Looking back at the workshop, I realise that I "know" by now what can be learned at such events. As I wrote to Marko right after my return: "First, one needs to find a personal voice and there are no recipes for that. Even the best photographer in the world cannot help (although Lorenzo did a great job last year in bringing his students as far as he possibly could). It is basically a matter of honesty and perseverance. And then there is no substitute for exposing yourself to the outside world. In other words, one has to shoot and to shoot an awful lot. This week we had the opportunity to study contact sheets of big names such Winogrand, Friedlander, Carter-Bresson etc and it is clear that 98% of what these guys shoot is for the bin. But they shoot an awful lot and they do it all the time. That makes a difference. That's how you shoot a real body of work.

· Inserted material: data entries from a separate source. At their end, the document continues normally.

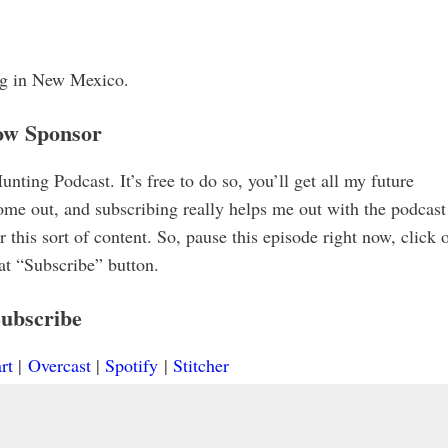
ing in New Mexico.
ow Sponsor
ting Podcast. It’s free to do so, you’ll get all my future
me out, and subscribing really helps me out with the podcast
 this sort of content. So, pause this episode right now, click 
hat “Subscribe” button.
ubscribe
rt
|
Overcast
|
Spotify
|
Stitcher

Anyway, it's important to keep in mind Lorenzo's words about being free and playful in what one does. You know, I put together a little booklet on Blurb with holiday pictures from our last summer trip. I did it just for the fun of it. And, guess what, both Carl De Keyzer and Mark Power found the holiday book better than the Capitals. The Capitals is a big subject but the pictures are not always up to their lofty ambitions. The work is too uneven and too forced and systematic. The holiday album, on the other hand, is just what it is: a modest travelogue of a family going on holiday. But I believe that the booklet as a whole transcends this simple origin. I certainly made me think. "

Above a small set of pictures that capture bits of the atmosphere in Brighton. All of them taken with the Mamiya 6, the 50mm wide angle and Fuji 160 NPC.